**** Dataset content

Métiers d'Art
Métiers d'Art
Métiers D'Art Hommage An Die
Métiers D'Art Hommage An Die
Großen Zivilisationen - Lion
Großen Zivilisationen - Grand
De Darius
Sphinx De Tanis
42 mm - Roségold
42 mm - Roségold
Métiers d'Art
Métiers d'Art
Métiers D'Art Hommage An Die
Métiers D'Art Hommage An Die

********

> What you should do
Extract, word for word, each line of the listing above.

> Answer box
Métiers d'Art
Métiers d'Art
Métiers D'Art Hommage An Die
Métiers D'Art Hommage An Die
Großen Zivilisationen - Lion
Großen Zivilisationen - Grand
De Darius
Sphinx De Tanis
42 mm - Roségold
42 mm - Roségold
Métiers d'Art
Métiers d'Art
Métiers D'Art Hommage An Die
Métiers D'Art Hommage An Die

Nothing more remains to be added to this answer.